Tuesday, March 08, 2005

IISc's windfall 

A few days back, as part of India's latest Union Budget, Chidambaram proposed a gift of INR 100 crore (approx USD 22.9 million) to the Indian Institute of Science (IISc) with the stated goal of creating a world class Indian university. The relevant section of Chidambaram's budget speech follows:

Institutions of Excellence

92. On January 6, 2005, the Prime Minister spoke about his intention to set up a Knowledge Commission to look into the issue of building quality human capital. Government believes that investments in institutions of higher education and Research and Development organizations are as important as investments in physical capital and physical infrastructure. What we need are world class universities, and we must make a beginning with one institution. We must have a university that will be ranked alongside Oxford and Cambridge or Harvard and Stanford. I am happy to inform the House that we have selected the Indian Institute of Science (IISc), Bangalore, which enjoys a high reputation as a centre of excellence in research and development. We shall work to make IISc, in a few years, a world class university. I propose to provide an additional sum of Rs.100 crore as a grant for this purpose.

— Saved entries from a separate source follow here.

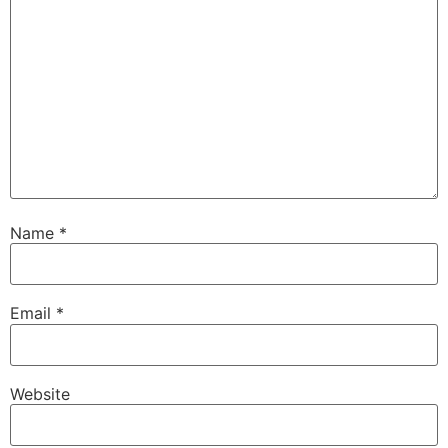
Name
*
Email
*
Website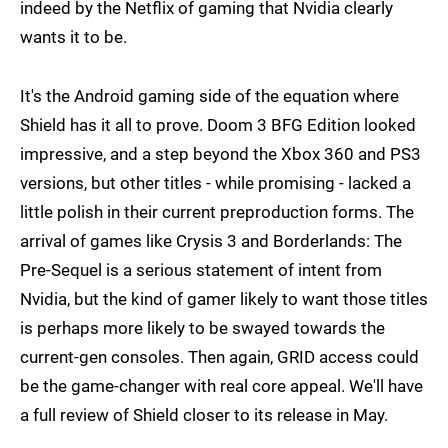
indeed by the Netflix of gaming that Nvidia clearly
wants it to be.
It's the Android gaming side of the equation where
Shield has it all to prove. Doom 3 BFG Edition looked
impressive, and a step beyond the Xbox 360 and PS3
versions, but other titles - while promising - lacked a
little polish in their current preproduction forms. The
arrival of games like Crysis 3 and Borderlands: The
Pre-Sequel is a serious statement of intent from
Nvidia, but the kind of gamer likely to want those titles
is perhaps more likely to be swayed towards the
current-gen consoles. Then again, GRID access could
be the game-changer with real core appeal. We'll have
a full review of Shield closer to its release in May.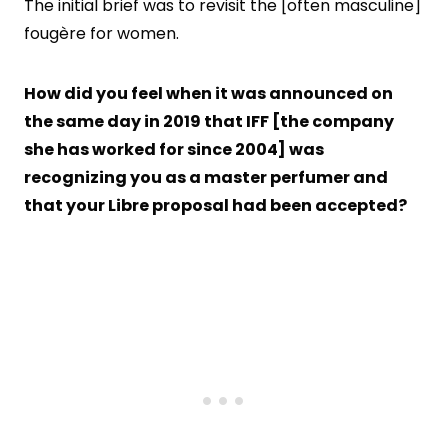
The initial brief was to revisit the [often masculine]
fougère for women.
How did you feel when it was announced on
the same day in 2019 that IFF [the company
she has worked for since 2004] was
recognizing you as a master perfumer and
that your Libre proposal had been accepted?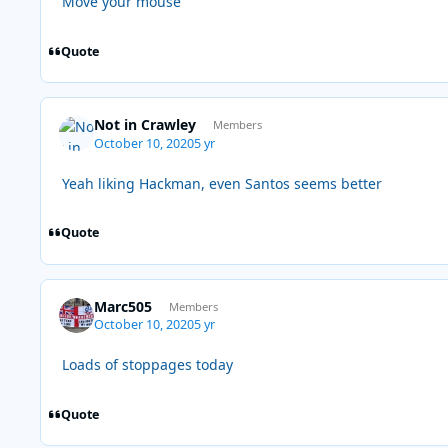
Move your mouse
Quote
Not in Crawley
Members
October 10, 2020
5 yr
Yeah liking Hackman, even Santos seems better
Quote
Marc505
Members
October 10, 2020
5 yr
Loads of stoppages today
Quote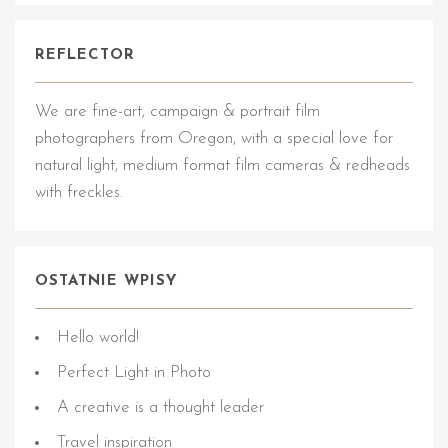
REFLECTOR
We are fine-art, campaign & portrait film
photographers from Oregon, with a special love for
natural light, medium format film cameras & redheads
with freckles.
OSTATNIE WPISY
Hello world!
Perfect Light in Photo
A creative is a thought leader
Travel inspiration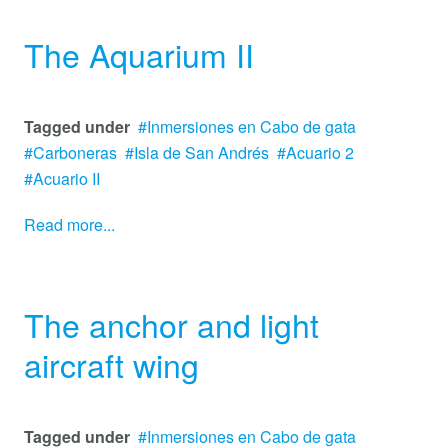
The Aquarium II
Tagged under
Inmersiones en Cabo de gata
Carboneras
Isla de San Andrés
Acuario 2
Acuario II
Read more...
The anchor and light
aircraft wing
Tagged under
Inmersiones en Cabo de gata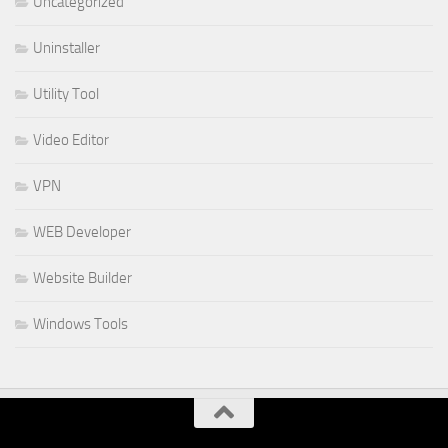
Uncategorized
Uninstaller
Utility Tool
Video Editor
VPN
WEB Developer
Website Builder
Windows Tools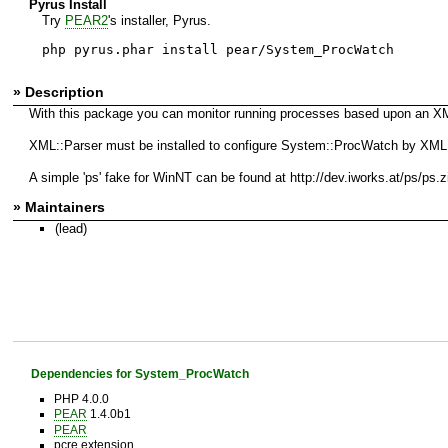
Pyrus Install
Try
PEAR2
's installer, Pyrus.
php pyrus.phar install pear/System_ProcWatch
» Description
With this package you can monitor running processes based upon an XML c
XML::Parser must be installed to configure System::ProcWatch by XML, ad
A simple 'ps' fake for WinNT can be found at http://dev.iworks.at/ps/ps.z
» Maintainers
(lead)
Dependencies for System_ProcWatch
PHP 4.0.0
PEAR
1.4.0b1
PEAR
pcre extension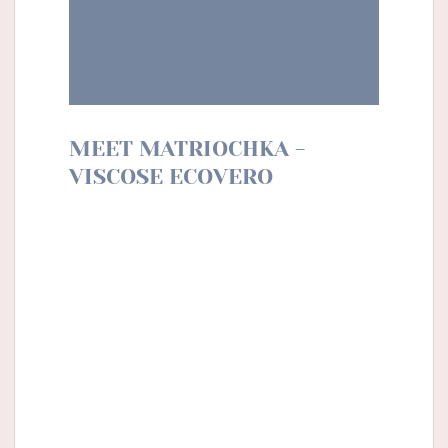
MEET MATRIOCHKA -
VISCOSE ECOVERO
With Matriochka, Lise Tailor dares a new
shade of colour, darker for a cosy but still
flowery winter. The terracotta colour mixes
with notes of ochre and storm to transport
us to the heart of the Siberian winter. With
this motif, we dare strong pieces to wear
alone (dress, jumpsuit, etc.), or we opt for
clothes (blouse, shirt) to combine with plain
basics and don’t forget your soft cardigan.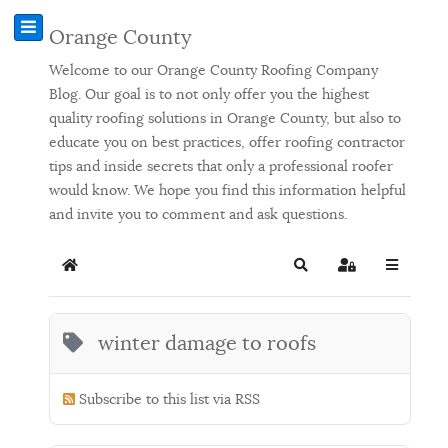
Orange County
Welcome to our Orange County Roofing Company
Blog. Our goal is to not only offer you the highest
quality roofing solutions in Orange County, but also to
educate you on best practices, offer roofing contractor
tips and inside secrets that only a professional roofer
would know. We hope you find this information helpful
and invite you to comment and ask questions.
Home
Search
Sign In
winter damage to roofs
Subscribe to this list via RSS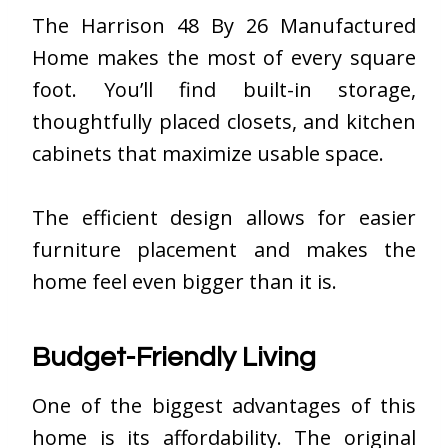
The Harrison 48 By 26 Manufactured
Home makes the most of every square
foot. You’ll find built-in storage,
thoughtfully placed closets, and kitchen
cabinets that maximize usable space.
The efficient design allows for easier
furniture placement and makes the
home feel even bigger than it is.
Budget-Friendly Living
One of the biggest advantages of this
home is its affordability. The original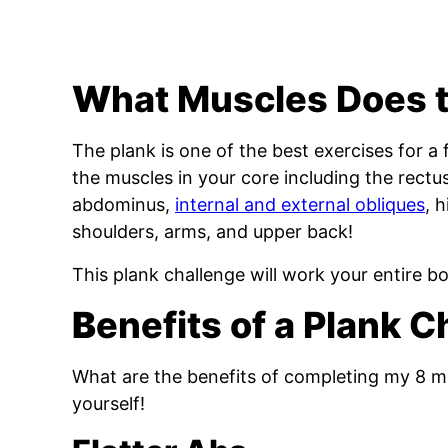
W
hat Muscles Does 
The plank is one of the best exercises for a 
the muscles in your core including the rectu
abdominus,
internal and external obliques
, 
shoulders, arms, and upper back!
This plank challenge will work your entire b
B
enefits of a Plank 
What are the benefits of completing my 8 mi
yourself!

The IISc, a 96-year-old Bangalore institution, is far less of a household name than the IITs, both in and out of India. However, the choice of IISc is inspired and sound as it has a decidedly stronger research focus than the IITs whose main role is undergraduate education. Indeed, the IISc does not even have an undergraduate program. Need I say that this is terrific news for researchers in India, or looking to relocate to India?

Of course, there will always be some naysayers, such as the writer of this letter to the editor of the Deccan Herald:
Sir, I don’t agree with the Union Budget’s proposal to give a Rs 100 crore grant to the Indian Institute of Science (IISc) in order to bring it on par with world-class institutions like Oxford and Cambridge. Oxford and Cambridge are raising their own corpuses rather than relying on the government. Also, most IISc professors are running their own private trusts using the IISc’s name to obtain funds from donor agencies. How many Nobel Prizes have the IISc alumni won in the last 50 years? This itself speaks for the tall claims made by the IISc about its world ranking.

There are all sorts of reasons why this is wrong-headed, especially the question about Nobel prizes, but I trust that our readers can see them, putting everything in perspective. If anything, it points out that Chidambaram should have had second thoughts before dropping the Oxford and Cambridge names in that speech.

A more meaningful criticism of the IISc is what I alluded to earlier: it's been far less successful at building its brand name than the much younger IITs. As a very young prof working far away from India I can hardly lay claim to knowing the solution but it's clear to me that the 100 crore gift can only help. For starters, perhaps the IISc would consider hiring someone to create a professional website for the institute that actually announces this generous gift? Come on, IIsc! It doesn't take Nobel prize winners to get your website up to Oxbridge standards.

Full disclosure: My father has spent almost his entire career as a professor at IISc.